人工知能(AI)やスマートフォンのアプリを使う「デジタル医療」の前に国の規制が立ちはだかる。ソフトのアップデートをするたびに、医薬品などと同じような承認手続きが要るためだ。病気予防につながる最新技術も多く、規制改革の遅れは医療費高騰の一因にもなる。
どんな話かと言うと、まだ制度が追いついていなくてアプリのアップデートやバージョンアップをするにも国に届け出なくてはいけなくて、最悪の場合は承認に半年以上かかるかもしれない。。。
医療用アプリにも同じ課題が生じている。禁煙治療用のスマホアプリで国内で初めて「デジタル薬」の薬事承認を受けたキュア・アップ(東京・中央)。アプリを改善するためボタンの色や大きさを変更したくても「それが可能なのかも分からない」(佐竹晃太代表)。国は「軽微な変更であれば届け出は不要」としているものの、その基準は示されていない。
そしていつもの話として、米国当局FDAの動きの速さ。。。。
米食品医薬品局(FDA)ではデジタル医療の開発についてガイドラインが示されており、企業は対応しやすい。9月には部局を横断した専門組織を立ち上げたほか、ソフトの設計や管理体制を評価し、迅速なアップデートを認める新制度の導入を急ぐなど、企業の開発を後押ししている。
これはすでに2020年9月末にデジタル医療の専門部隊をFDA内に創設しています。
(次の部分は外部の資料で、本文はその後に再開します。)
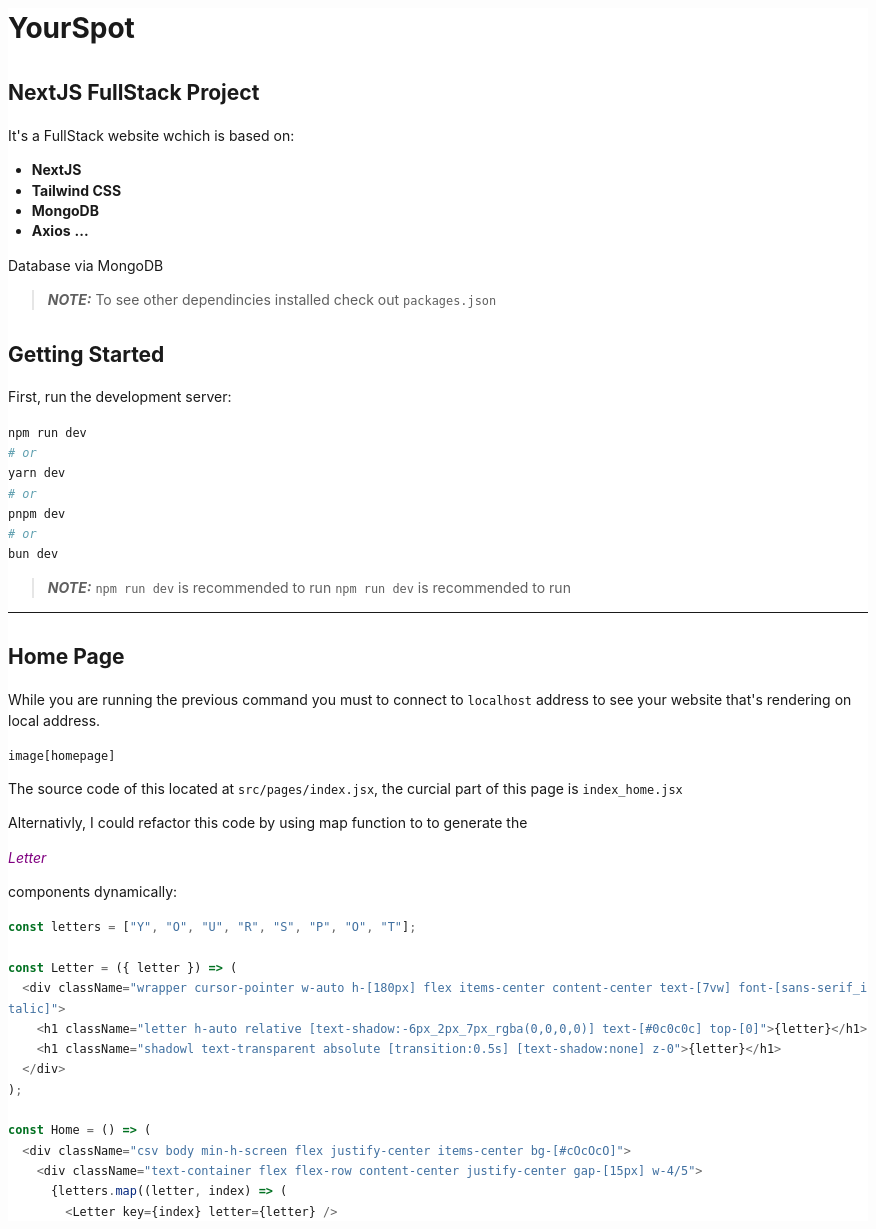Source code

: # YourSpot 
## NextJS FullStack Project

It's a FullStack website wchich is based on:
- **NextJS**
- **Tailwind CSS**
- **MongoDB**
- **Axios**
**...**

Database via MongoDB

> **_NOTE:_** To see other dependincies installed check out `packages.json`


## Getting Started

First, run the development server:

```bash
npm run dev
# or
yarn dev
# or
pnpm dev
# or
bun dev
```
> **_NOTE:_**  `npm run dev` is recommended to run  `npm run dev` is recommended to run

---

## Home Page

While you are running the previous command you must to connect to `localhost` address to see your website that's rendering on local address.

```image[homepage]```

The source code of this located at `src/pages/index.jsx`, the curcial part of this page is `index_home.jsx`

Alternativly, I could refactor this code by using map function to to generate the<p
style="color:purple">_Letter_
</p>components dynamically:

```javascript
const letters = ["Y", "O", "U", "R", "S", "P", "O", "T"];

const Letter = ({ letter }) => (
  <div className="wrapper cursor-pointer w-auto h-[180px] flex items-center content-center text-[7vw] font-[sans-serif_italic]">
    <h1 className="letter h-auto relative [text-shadow:-6px_2px_7px_rgba(0,0,0,0)] text-[#0c0c0c] top-[0]">{letter}</h1>
    <h1 className="shadowl text-transparent absolute [transition:0.5s] [text-shadow:none] z-0">{letter}</h1>
  </div>
);

const Home = () => (
  <div className="csv body min-h-screen flex justify-center items-center bg-[#cOcOcO]">
    <div className="text-container flex flex-row content-center justify-center gap-[15px] w-4/5">
      {letters.map((letter, index) => (
        <Letter key={index} letter={letter} />
```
アメリカが速いのか、それとも日本が遅いのかは分かりませんが、このいつも通りの展開にはほとほと飽きました。。。
このDHCEの取り組みを厚労省がウォッチしていないはずはないと思います。と言うか、協議をしている可能性もあると思います(そう思いたい)。
ここで日経の記事はこう締め括っています。
少子高齢化の進行に伴って日本の医療費は膨張を続け、年間40兆円超となった。AIやアプリといったデジタル技術を医療分野で生かせれば、病気の早期発見や予防にもつながり、公的医療保険の支払い負担を減らす効果も見込める。機動的な対応ができなければ、日本は成長分野であるデジタル医療で世界に後れを取ってしまう。
まさにその通りで、機動的な対応というのが常に言われているわけで、特にkのデジタル医療に関しては本当にダッシュで対応することが求められる分野だと思います。
再生医療製品の薬事戦略相談(今は違う名称かもしれませんが)がちょうど始まった頃に今も覚えている相談番号が5番。そのPMDAと対話では、始まったばかりなのでお互いに色々と学べたらと思っています、という言葉を今も覚えています。
そのような感覚よりももっと素早い感覚が今のデジタル医療では求められているように感じます。開発サイドも当局サイドも色々と大変だとは思いますが頑張って進めてほしいと思います!